Introduction
Let's say we want to predict the outcome of a soccer match Team A vs. Team B. It would be convenient to have a model that gives probabilities for how much Team A and Team B will score. We could use a complicated Machine Learning (ML) model using data of previous matches, players, weather, etc., but what if we want to set a strong baseline for the outcome prediction? This is where the Poisson distribution comes in. It provides an exceptional baseline for prediction of outcomes. The only thing we need is a rough estimate for the average number of goals a team scores.
Poisson
The Poisson distribution provides a convenient way to model the number of goals with only one parameter. This one parameter is the average, which is called Lambda ($λ$). You can play with the slider below and get a feel for how the probabilities change. We can see that the minimum outcome is obviously 0 goals and the most likely outcome is around the average number of goals.

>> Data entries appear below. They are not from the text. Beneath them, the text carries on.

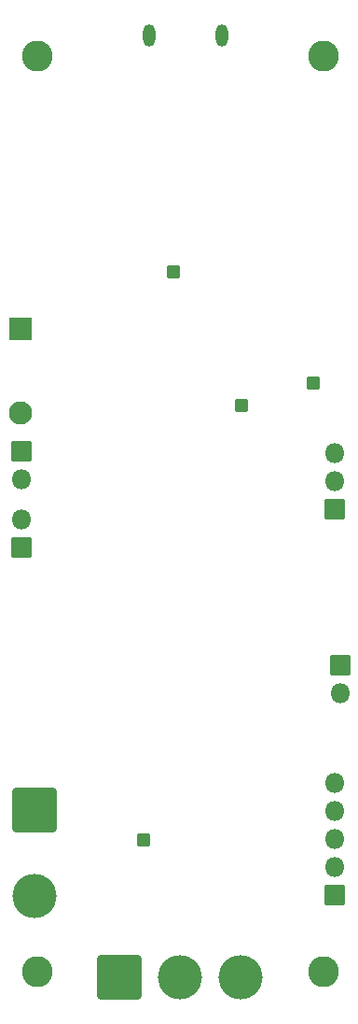
<source format=gbr>
%TF.GenerationSoftware,KiCad,Pcbnew,8.0.7*%
%TF.CreationDate,2025-01-08T02:27:13-05:00*%
%TF.ProjectId,active-drag-system,61637469-7665-42d6-9472-61672d737973,rev?*%
%TF.SameCoordinates,Original*%
%TF.FileFunction,Soldermask,Bot*%
%TF.FilePolarity,Negative*%
%FSLAX46Y46*%
G04 Gerber Fmt 4.6, Leading zero omitted, Abs format (unit mm)*
G04 Created by KiCad (PCBNEW 8.0.7) date 2025-01-08 02:27:13*
%MOMM*%
%LPD*%
G01*
G04 APERTURE LIST*
G04 Aperture macros list*
%AMRoundRect*
0 Rectangle with rounded corners*
0 $1 Rounding radius*
0 $2 $3 $4 $5 $6 $7 $8 $9 X,Y pos of 4 corners*
0 Add a 4 corners polygon primitive as box body*
4,1,4,$2,$3,$4,$5,$6,$7,$8,$9,$2,$3,0*
0 Add four circle primitives for the rounded corners*
1,1,$1+$1,$2,$3*
1,1,$1+$1,$4,$5*
1,1,$1+$1,$6,$7*
1,1,$1+$1,$8,$9*
0 Add four rect primitives between the rounded corners*
20,1,$1+$1,$2,$3,$4,$5,0*
20,1,$1+$1,$4,$5,$6,$7,0*
20,1,$1+$1,$6,$7,$8,$9,0*
20,1,$1+$1,$8,$9,$2,$3,0*%
G04 Aperture macros list end*
%ADD10RoundRect,0.256515X-1.744285X-1.744285X1.744285X-1.744285X1.744285X1.744285X-1.744285X1.744285X0*%
%ADD11C,4.001600*%
%ADD12RoundRect,0.050800X-0.850000X-0.850000X0.850000X-0.850000X0.850000X0.850000X-0.850000X0.850000X0*%
%ADD13O,1.801600X1.801600*%
%ADD14C,2.801600*%
%ADD15RoundRect,0.256515X-1.744285X1.744285X-1.744285X-1.744285X1.744285X-1.744285X1.744285X1.744285X0*%
%ADD16RoundRect,0.050800X0.850000X0.850000X-0.850000X0.850000X-0.850000X-0.850000X0.850000X-0.850000X0*%
%ADD17O,1.104000X2.004000*%
%ADD18RoundRect,0.050800X0.500000X0.500000X-0.500000X0.500000X-0.500000X-0.500000X0.500000X-0.500000X0*%
%ADD19RoundRect,0.050800X-1.000000X1.000000X-1.000000X-1.000000X1.000000X-1.000000X1.000000X1.000000X0*%
%ADD20C,2.101600*%
G04 APERTURE END LIST*
D10*
%TO.C,J7*%
X142500000Y-147500000D03*
D11*
X148000000Y-147500000D03*
X153500000Y-147500000D03*
%TD*%
D12*
%TO.C,J5*%
X133600000Y-99775000D03*
D13*
X133600000Y-102315000D03*
%TD*%
D14*
%TO.C,H3*%
X161000000Y-147000000D03*
%TD*%
D15*
%TO.C,J2*%
X134750000Y-132350000D03*
D11*
X134750000Y-140150000D03*
%TD*%
D16*
%TO.C,J6*%
X133600000Y-108525000D03*
D13*
X133600000Y-105985000D03*
%TD*%
D14*
%TO.C,H4*%
X135000000Y-147000000D03*
%TD*%
D16*
%TO.C,J4*%
X162000000Y-140000000D03*
D13*
X162000000Y-137460000D03*
X162000000Y-134920000D03*
X162000000Y-132380000D03*
X162000000Y-129840000D03*
%TD*%
D12*
%TO.C,J1*%
X162500000Y-119160000D03*
D13*
X162500000Y-121700000D03*
%TD*%
D16*
%TO.C,J8*%
X162000000Y-105080000D03*
D13*
X162000000Y-102540000D03*
X162000000Y-100000000D03*
%TD*%
D17*
%TO.C,J3*%
X151750000Y-62100000D03*
X145150000Y-62100000D03*
%TD*%
D14*
%TO.C,H1*%
X135000000Y-64000000D03*
%TD*%
%TO.C,H2*%
X161000000Y-64000000D03*
%TD*%
D18*
%TO.C,TP3*%
X153550000Y-95650000D03*
%TD*%
%TO.C,TP2*%
X160050000Y-93650000D03*
%TD*%
%TO.C,TP1*%
X147350000Y-83550000D03*
%TD*%
%TO.C,TP8*%
X144700000Y-135000000D03*
%TD*%
D19*
%TO.C,BZ1*%
X133450000Y-88700000D03*
D20*
X133450000Y-96300000D03*
%TD*%
M02*

</source>
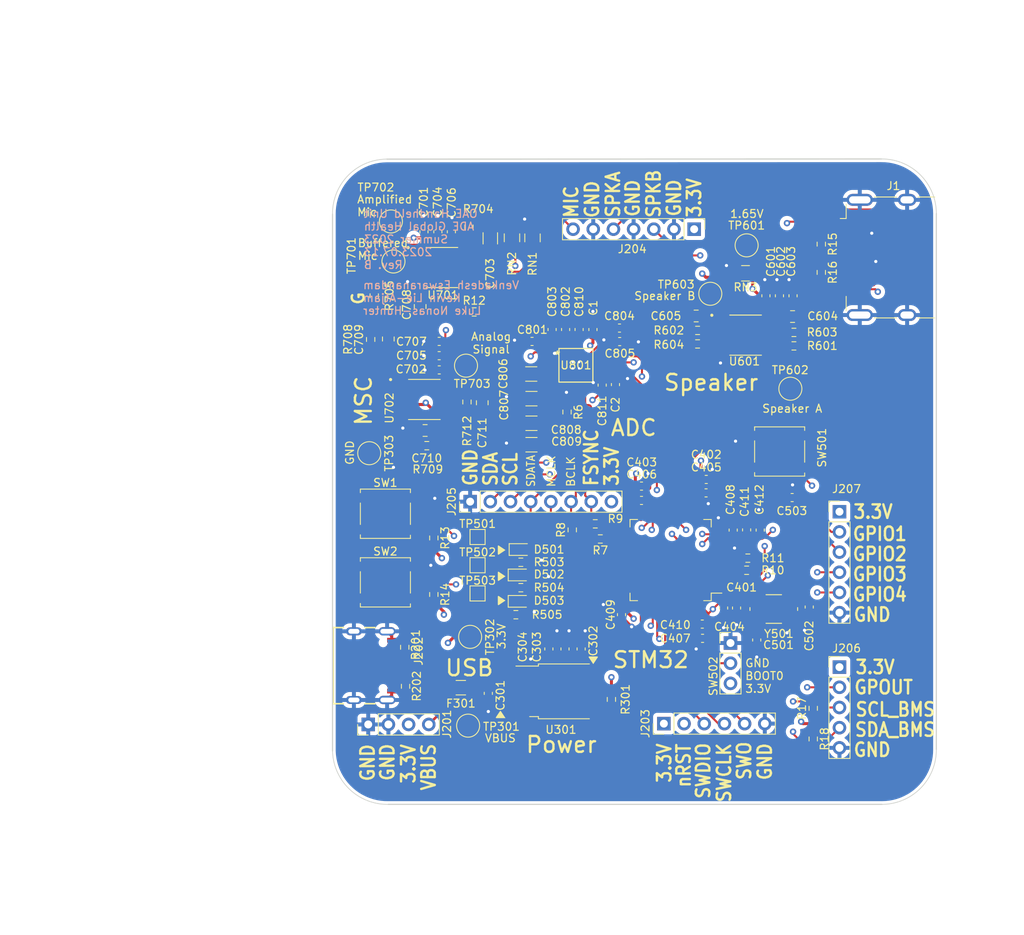
<source format=kicad_pcb>
(kicad_pcb (version 20221018) (generator pcbnew)

  (general
    (thickness 4.69)
  )

  (paper "A4")
  (layers
    (0 "F.Cu" signal)
    (1 "In1.Cu" power)
    (2 "In2.Cu" power)
    (31 "B.Cu" signal)
    (32 "B.Adhes" user "B.Adhesive")
    (33 "F.Adhes" user "F.Adhesive")
    (34 "B.Paste" user)
    (35 "F.Paste" user)
    (36 "B.SilkS" user "B.Silkscreen")
    (37 "F.SilkS" user "F.Silkscreen")
    (38 "B.Mask" user)
    (39 "F.Mask" user)
    (40 "Dwgs.User" user "User.Drawings")
    (41 "Cmts.User" user "User.Comments")
    (42 "Eco1.User" user "User.Eco1")
    (43 "Eco2.User" user "User.Eco2")
    (44 "Edge.Cuts" user)
    (45 "Margin" user)
    (46 "B.CrtYd" user "B.Courtyard")
    (47 "F.CrtYd" user "F.Courtyard")
    (48 "B.Fab" user)
    (49 "F.Fab" user)
    (50 "User.1" user)
    (51 "User.2" user)
    (52 "User.3" user)
    (53 "User.4" user)
    (54 "User.5" user)
    (55 "User.6" user)
    (56 "User.7" user)
    (57 "User.8" user)
    (58 "User.9" user)
  )

  (setup
    (stackup
      (layer "F.SilkS" (type "Top Silk Screen"))
      (layer "F.Paste" (type "Top Solder Paste"))
      (layer "F.Mask" (type "Top Solder Mask") (thickness 0.01))
      (layer "F.Cu" (type "copper") (thickness 0.035))
      (layer "dielectric 1" (type "core") (thickness 1.51) (material "FR4") (epsilon_r 4.5) (loss_tangent 0.02))
      (layer "In1.Cu" (type "copper") (thickness 0.035))
      (layer "dielectric 2" (type "prepreg") (thickness 1.51) (material "FR4") (epsilon_r 4.5) (loss_tangent 0.02))
      (layer "In2.Cu" (type "copper") (thickness 0.035))
      (layer "dielectric 3" (type "core") (thickness 1.51) (material "FR4") (epsilon_r 4.5) (loss_tangent 0.02))
      (layer "B.Cu" (type "copper") (thickness 0.035))
      (layer "B.Mask" (type "Bottom Solder Mask") (thickness 0.01))
      (layer "B.Paste" (type "Bottom Solder Paste"))
      (layer "B.SilkS" (type "Bottom Silk Screen"))
      (copper_finish "None")
      (dielectric_constraints no)
    )
    (pad_to_mask_clearance 0)
    (pcbplotparams
      (layerselection 0x00010fc_ffffffff)
      (plot_on_all_layers_selection 0x0000000_00000000)
      (disableapertmacros false)
      (usegerberextensions true)
      (usegerberattributes false)
      (usegerberadvancedattributes false)
      (creategerberjobfile false)
      (dashed_line_dash_ratio 12.000000)
      (dashed_line_gap_ratio 3.000000)
      (svgprecision 6)
      (plotframeref false)
      (viasonmask false)
      (mode 1)
      (useauxorigin false)
      (hpglpennumber 1)
      (hpglpenspeed 20)
      (hpglpendiameter 15.000000)
      (dxfpolygonmode true)
      (dxfimperialunits true)
      (dxfusepcbnewfont true)
      (psnegative false)
      (psa4output false)
      (plotreference true)
      (plotvalue true)
      (plotinvisibletext false)
      (sketchpadsonfab false)
      (subtractmaskfromsilk true)
      (outputformat 1)
      (mirror false)
      (drillshape 0)
      (scaleselection 1)
      (outputdirectory "outs/gerber")
    )
  )

  (net 0 "")
  (net 1 "Net-(U801-IN1P)")
  (net 2 "GND")
  (net 3 "+3V3")
  (net 4 "/Microcontroller/XTAL1")
  (net 5 "/Microcontroller/XTAL2")
  (net 6 "nRST")
  (net 7 "MIC_IN")
  (net 8 "Net-(U301-VI)")
  (net 9 "Net-(C708-Pad1)")
  (net 10 "Net-(D503-K)")
  (net 11 "Net-(C709-Pad2)")
  (net 12 "Net-(C710-Pad1)")
  (net 13 "Net-(D502-K)")
  (net 14 "Net-(D501-K)")
  (net 15 "/Microcontroller/DBG1")
  (net 16 "/Microcontroller/DBG2")
  (net 17 "/Microcontroller/DBG3")
  (net 18 "VBUS")
  (net 19 "SWDIO")
  (net 20 "FSYNC")
  (net 21 "SDA")
  (net 22 "SCL")
  (net 23 "SPEAKER_A_SIG")
  (net 24 "Net-(U601A--)")
  (net 25 "SPEAKER_B_SIG")
  (net 26 "1V65")
  (net 27 "SPEAKER_A")
  (net 28 "SPEAKER_B")
  (net 29 "Net-(U601B--)")
  (net 30 "/Microphone Filters and Amp/AMPLIFIED_MIC")
  (net 31 "/Microcontroller/BOOT0")
  (net 32 "/Microphone Filters and Amp/BUFFERED_MIC")
  (net 33 "Net-(U702A--)")
  (net 34 "Net-(U702B--)")
  (net 35 "unconnected-(J1-CK+-Pad10)")
  (net 36 "Net-(RN1-R1.2)")
  (net 37 "unconnected-(J1-CK--Pad12)")
  (net 38 "D+")
  (net 39 "D-")
  (net 40 "unconnected-(J1-CEC-Pad13)")
  (net 41 "SCL_PROBE")
  (net 42 "SDA_PROBE")
  (net 43 "unconnected-(J1-HPD{slash}HEAC--Pad19)")
  (net 44 "MCLK")
  (net 45 "SDA_BMS")
  (net 46 "SCL_BMS")
  (net 47 "GPOUT")
  (net 48 "SWCLK")
  (net 49 "GPIO1")
  (net 50 "GPIO2")
  (net 51 "Net-(U301-VO)")
  (net 52 "GPIO3")
  (net 53 "GPIO4")
  (net 54 "Net-(U3-PB14)")
  (net 55 "Net-(U3-PB13)")
  (net 56 "Net-(U3-PB12)")
  (net 57 "Net-(RN2-R1.2)")
  (net 58 "Net-(U3-PC5)")
  (net 59 "Net-(U3-PC11)")
  (net 60 "SWO")
  (net 61 "Net-(U3-PC12)")
  (net 62 "unconnected-(U3-PC13-Pad2)")
  (net 63 "unconnected-(U3-PC14-Pad3)")
  (net 64 "unconnected-(U3-PC15-Pad4)")
  (net 65 "unconnected-(U3-PC2-Pad10)")
  (net 66 "Net-(U801-IN1M)")
  (net 67 "Net-(C604-Pad1)")
  (net 68 "Net-(C605-Pad1)")
  (net 69 "unconnected-(U3-PC3-Pad11)")
  (net 70 "unconnected-(J202-SBU1-PadA8)")
  (net 71 "Net-(J202-CC2)")
  (net 72 "Net-(J202-CC1)")
  (net 73 "unconnected-(J202-SBU2-PadB8)")
  (net 74 "Net-(U801-IN2P_GPI1)")
  (net 75 "Net-(U801-IN2M_GPO1)")
  (net 76 "ADC Interupt")
  (net 77 "Net-(U801-DREG)")
  (net 78 "Net-(U801-AREG)")
  (net 79 "Net-(U801-VREF)")
  (net 80 "ADC")
  (net 81 "SDATA")
  (net 82 "BCLK")
  (net 83 "unconnected-(U3-PA7-Pad23)")
  (net 84 "Net-(U801-SDOUT)")
  (net 85 "unconnected-(U3-PC4-Pad24)")
  (net 86 "unconnected-(U3-PB0-Pad26)")
  (net 87 "unconnected-(U3-PB1-Pad27)")
  (net 88 "unconnected-(U3-PB2-Pad28)")
  (net 89 "unconnected-(U3-PC6-Pad37)")
  (net 90 "unconnected-(U3-PA8-Pad41)")
  (net 91 "unconnected-(U3-PA9-Pad42)")
  (net 92 "unconnected-(U3-PA10-Pad43)")
  (net 93 "unconnected-(U3-PA15-Pad50)")
  (net 94 "unconnected-(U3-PC10-Pad51)")
  (net 95 "unconnected-(U3-PD2-Pad54)")
  (net 96 "unconnected-(U3-PB4-Pad56)")
  (net 97 "unconnected-(U3-PB5-Pad57)")
  (net 98 "unconnected-(U3-PB9-Pad62)")

  (footprint "TestPoint:TestPoint_Pad_D2.5mm" (layer "F.Cu") (at 118.872 114.554))

  (footprint "Capacitor_SMD:C_0603_1608Metric" (layer "F.Cu") (at 128.778 116.078 90))

  (footprint "Capacitor_SMD:C_0603_1608Metric" (layer "F.Cu") (at 114.983873 80.955896 180))

  (footprint "Connector_PinHeader_2.54mm:PinHeader_1x05_P2.54mm_Vertical" (layer "F.Cu") (at 165.354 118.364))

  (footprint "Capacitor_SMD:C_0603_1608Metric" (layer "F.Cu") (at 137.668 75.692 180))

  (footprint "TestPoint:TestPoint_Pad_D2.5mm" (layer "F.Cu") (at 109.22 67.31))

  (footprint "Resistor_SMD:R_0603_1608Metric_Pad0.98x0.95mm_HandSolder" (layer "F.Cu") (at 125.252 108.3645))

  (footprint "Capacitor_SMD:C_0603_1608Metric" (layer "F.Cu") (at 156.096 71.628 90))

  (footprint "Resistor_SMD:R_0603_1608Metric_Pad0.98x0.95mm_HandSolder" (layer "F.Cu") (at 110.6416 115.865 -90))

  (footprint "Connector_PinHeader_2.54mm:PinHeader_1x06_P2.54mm_Vertical" (layer "F.Cu") (at 165.354 98.806))

  (footprint "Resistor_SMD:R_0603_1608Metric_Pad0.98x0.95mm_HandSolder" (layer "F.Cu") (at 147.4975 77.686 180))

  (footprint "Capacitor_SMD:C_0805_2012Metric_Pad1.18x1.45mm_HandSolder" (layer "F.Cu") (at 147.32 74.168 180))

  (footprint "Resistor_SMD:R_0603_1608Metric_Pad0.98x0.95mm_HandSolder" (layer "F.Cu") (at 106.351 77.124 -90))

  (footprint "TestPoint:TestPoint_Pad_1.5x1.5mm" (layer "F.Cu") (at 119.8075 105.5375))

  (footprint "Resistor_SMD:R_0603_1608Metric_Pad0.98x0.95mm_HandSolder" (layer "F.Cu") (at 159.6225 76.236))

  (footprint "Capacitor_SMD:C_0805_2012Metric_Pad1.18x1.45mm_HandSolder" (layer "F.Cu") (at 112.58 72.9825 -90))

  (footprint "Resistor_SMD:R_Array_Convex_2x0603" (layer "F.Cu") (at 153.5286 68.8006 180))

  (footprint "Capacitor_SMD:C_0603_1608Metric" (layer "F.Cu") (at 137.16 82.804 90))

  (footprint "TestPoint:TestPoint_Pad_D2.5mm" (layer "F.Cu") (at 149.098 71.374 180))

  (footprint "Capacitor_SMD:C_0603_1608Metric" (layer "F.Cu") (at 161.55 110.8 -90))

  (footprint "Capacitor_SMD:C_0603_1608Metric" (layer "F.Cu") (at 148.565 96.432))

  (footprint "Resistor_SMD:R_0603_1608Metric_Pad0.98x0.95mm_HandSolder" (layer "F.Cu") (at 136.652 122.428 90))

  (footprint "TestPoint:TestPoint_Pad_D2.5mm" (layer "F.Cu") (at 106.172 91.44))

  (footprint "Resistor_SMD:R_0603_1608Metric_Pad0.98x0.95mm_HandSolder" (layer "F.Cu") (at 162.052 123.5475 90))

  (footprint "Resistor_SMD:R_0603_1608Metric_Pad0.98x0.95mm_HandSolder" (layer "F.Cu") (at 153.67 106.172 180))

  (footprint "oae_mod:GCT_USB4105-GF-A" (layer "F.Cu") (at 104.2416 118.1775 -90))

  (footprint "Connector_PinHeader_2.54mm:PinHeader_1x04_P2.54mm_Vertical" (layer "F.Cu") (at 106.045 125.5776 90))

  (footprint "Capacitor_SMD:C_0603_1608Metric" (layer "F.Cu") (at 114.808 63.569066 90))

  (footprint "Button_Switch_SMD:SW_SPST_EVPBF" (layer "F.Cu") (at 108.204 107.696))

  (footprint "Capacitor_SMD:C_0603_1608Metric" (layer "F.Cu") (at 150.773822 110.925 -90))

  (footprint "Capacitor_SMD:C_0603_1608Metric" (layer "F.Cu") (at 151.98 101.117 90))

  (footprint "Capacitor_SMD:C_0603_1608Metric" (layer "F.Cu") (at 126.663 77.370424 180))

  (footprint "Resistor_SMD:R_0603_1608Metric_Pad0.98x0.95mm_HandSolder" (layer "F.Cu") (at 163.068 65.1275 -90))

  (footprint "TestPoint:TestPoint_Pad_1.5x1.5mm" (layer "F.Cu") (at 119.8075 101.9875))

  (footprint "Resistor_SMD:R_0603_1608Metric_Pad0.98x0.95mm_HandSolder" (layer "F.Cu") (at 118.719 62.972 90))

  (footprint "Fuse:Fuse_1206_3216Metric" (layer "F.Cu") (at 117.7 120.95))

  (footprint "Capacitor_SMD:C_0603_1608Metric" (layer "F.Cu") (at 154.94 114.95 -90))

  (footprint "Capacitor_SMD:C_0603_1608Metric" (layer "F.Cu") (at 137.922 111.76 -90))

  (footprint "Connector_PinHeader_2.54mm:PinHeader_1x07_P2.54mm_Vertical" (layer "F.Cu") (at 147.066 63.246 -90))

  (footprint "LED_SMD:LED_0603_1608Metric" (layer "F.Cu") (at 125.152 110.0845))

  (footprint "Resistor_SMD:R_0603_1608Metric_Pad0.98x0.95mm_HandSolder" (layer "F.Cu") (at 125.252 105.1645))

  (footprint "TestPoint:TestPoint_Pad_D2.5mm" (layer "F.Cu") (at 118.618 125.73 90))

  (footprint "Capacitor_SMD:C_1206_3216Metric_Pad1.33x1.80mm_HandSolder" (layer "F.Cu") (at 126.588 90.372 180))

  (footprint "Capacitor_SMD:C_0603_1608Metric" (layer "F.Cu") (at 140.438822 97.3825))

  (footprint "Resistor_SMD:R_0603_1608Metric_Pad0.98x0.95mm_HandSolder" (layer "F.Cu") (at 134.62 100.33 180))

  (footprint "Capacitor_SMD:C_0603_1608Metric" (layer "F.Cu") (at 129.188 75.872 90))

  (footprint "Button_Switch_SMD:SW_SPST_EVPBF" (layer "F.Cu") (at 157.825 91.225))

  (footprint "oae_mod:SOIC127P599X175-8N" (layer "F.Cu") (at 115.319 68.072))

  (footprint "Capacitor_SMD:C_0603_1608Metric" (layer "F.Cu") (at 121.158 121.666 -90))

  (footprint "Connector_PinHeader_2.54mm:PinHeader_1x06_P2.54mm_Vertical" (layer "F.Cu") (at 143.256 125.476 90))

  (footprint "Resistor_SMD:R_0603_1608Metric_Pad0.98x0.95mm_HandSolder" (layer "F.Cu") (at 147.4975 75.986))

  (footprint "Resistor_SMD:R_Array_Convex_2x0603" (layer "F.Cu") (at 126.7206 64.3382 90))

  (footprint "TestPoint:TestPoint_Pad_D2.5mm" (layer "F.Cu") (at 153.67 65.278 180))

  (footprint "Capacitor_SMD:C_0603_1608Metric" (layer "F.Cu") (at 148.088822 112.95 180))

  (footprint "Resistor_SMD:R_0603_1608Metric_Pad0.98x0.95mm_HandSolder" (layer "F.Cu") (at 135.255 102.235 180))

  (footprint "Capacitor_SMD:C_0603_1608Metric" (layer "F.Cu")
    (tstamp 9157e646-3953-4c37-a10f-eb3553fb0358)
    (at 132.842 116.078 90)
    (descr "Capacitor SMD 0603 (1608 Metric), square (rectangular) end terminal, IPC_7351 nominal, (Body size source: IPC-SM-782 page 76, https://www.pcb-3d.com/wordpress/wp-content/uploads/ipc-sm-782a_amendment_1_and_2.pdf), generated with kicad-footprint-generator")
    (tags "capacitor")
    (property "Sheetfile" "power.kicad_sch")
    (property "Sheetname" "Power")
    (property "ki_description" "Polarized capacitor, small US symbol")
    (property "ki_keywords" "cap capacitor")
    (path "/d6a7f71a-4da6-4997-9a3d-af77c0308253/d90f993a-c7b9-4f27-aeb7-6761ee732992")
    (attr smd)
    (fp_text reference "C302" (at 1.016 1.524 90) (layer "F.SilkS")
        (effects (font (size 1 1) (thickness 0.15)))
      (tstamp 3629be1f-fd7c-4a2f-a95d-ee1ef04491a7)
    )
    (fp_text value "22uF" (at 0 1.43 90) (layer "F.Fab")
        (effects (font (size 1 1) (thickness 0.15)))
      (tstamp d3a17c56-90a5-4475-97a2-54ecf6d3ad7d)
    )
    (fp_text user "${REFERENCE}" (at 0 0 90) (layer "F.Fab")
        (effects (font (size 0.4 0.4) (thickness 0.06)))
      (tstamp fd4b4305-cb91-47d4-afe6-c053549e8ec0)
    )
    (fp_line (start -0.14058 -0.51) (end 0.14058 -0.51)
      (stroke (width 0.12) (type solid)) (layer "F.SilkS") (tstamp 2163c476-123c-4f33-bc2e-2a9efcf61aac))
    (fp_line (start -0.14058 0.51) (end 0.14058 0.51)
      (stroke (width 0.12) (type solid)) (layer "F.SilkS") (tstamp cf22f0e4-9af3-4e11-bf53-bce8a1c85ae3))
    (fp_line (start -1.48 -0.73) (end 1.48 -0.73)
      (stroke (width 0.05) (type solid)) (layer "F.CrtYd") (tstamp 04e788f8-8baf-48d7-a2b4-1ad797d5d259))
    (fp_line (start -1.48 0.73) (end -1.48 -0.73)
      (stroke (width 0.05) (type solid)) (layer "F.CrtYd") (tstamp 90812a15-1210-4e52-9675-c3f19104803a))
    (fp_line (start 1.48 -0.73) (end 1.48 0.73)
      (stroke (width 0.05) (type solid)) (layer "F.CrtYd") (tstamp 6580c61a-843d-40d8-9ef2-2da2baf11cb9))
    (fp_line (start 1.48 0.73) (end -1.48 0.73)
      (stroke (width 0.05) (type solid)) (layer "F.CrtYd") (tstamp 33d7eead-202e-43e0-a88a-e817730d2fe1))
    (fp_line (start -0.8 -0.4) (end 0.8 -0.4)
      (stroke (width 0.1) (type solid)) (layer "F.Fab") (tstamp 2ae91171-0b04-40a4-bb3b-92be34bac762))
    (fp_line (start -0.8 0.4) (end -0.8 -0.4)
      (stroke (width 0.1) (type solid)) (layer "F.Fab") (tstamp 0171f673-ee2d-4739-b703-d1c36f9cb58e))
    (fp_line (start 0.8 -0.4) (end 0.8 0.4)
      (stroke (width 0.1) (type solid)) (
... [981105 chars truncated]
</source>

Formally the Poisson distribution is defined as:
$$P(X = k) = \frac{λ^k e^{-λ}}{k!}$$
An important part of this formula is the exponential decay $e^{-λ}$. As we move further from the average number of goals ($λ$), the probabilities continuously get smaller. Furthermore, the factorial term $k!$ in the denominator will dominate over $e^{-λ} λ^k$ for large $k$. Thus no matter how much we move from the average, the probabilities never quite reach $0$.
In real world soccer matches there is more [skew](https://en.wikipedia.org/wiki/Skewness) in the distribution, which means that outcomes to the right occur a more often than the Poisson distribution suggests. Nevertheless, the Poisson distribution is a great approximation of how many goals a team scores given the average number of goals ($λ$). Now what if we want to know the probability of a specific outcome, like 3-2, 1-1, or 4-0? This is where the outer product comes in handy.
Outer Product
If we have the Poisson distribution both teams getting outcome probabilities is easy using the outer product aka tensor product aka $\otimes$. Using $\otimes$ the resulting shape of two vectors of length $n$ will be $n x n$. For large $n$ the resulting matrix will therefore be very large! Thats why for this case we sum the probabilities for 3+ goals to keep the vectors small. Remember that probabilities for the Poisson distribution never quite reach $0$ as we go to the right so we can get probabilities for outrageous numbers like 999 goals, but at some point it makes sense to aggregate the leftover probability. Let's look at probabilities for 0, 1, 2, 3+ goals.
Team $A$ ($λ=1.1$): $$ A = \begin{bmatrix} 0.333 & 0.366 & 0.201 & 0.1 \end{bmatrix} $$
Team $B$ ($λ=1.8$): $$ B = \begin{bmatrix} 0.165 & 0.298 & 0.268 & 0.269 \end{bmatrix} $$
Note that both vectors should always add up to 1 in order for them to be valid probability distributions.
Now we take the outer product to arrive at the final matrix. This is achieved by multplying each element in $A$ by each element in $B$.
$$
\begin{bmatrix}
0.333 \\
0.366 \\
0.201 \\
0.0989
\end{bmatrix} \otimes
\begin{bmatrix}
0.165 \\
0.298 \\
0.268 \\
0.161
\end{bmatrix} =
\begin{bmatrix}
0.055 & 0.099 & 0.089 & 0.090 \\
0.060 & 0.109 & 0.098 & 0.098 \\
0.033 & 0.060 & 0.054 & 0.054 \\
0.016 & 0.030 & 0.027 & 0.027
\end{bmatrix}
$$
The rows correspond to Team A and columns to Team B.
For example, the outcome 0-2 will have a probability of 0.089 (8.9%). The most likely outcome is 1-1 with 0.109 (10.9%) probability. The predicted probability of 3-3, 4-4, 5-5, etc. will be 0.027 (2.7%).
A cool characteristic of this matrix is that because the vectors are valid probability distributions, the outer product matrix is also a valid probability distribution. In other words, the sum of all elements equals 1.
I hope you have learned something new from this exploration of the Poisson distribution and outer product!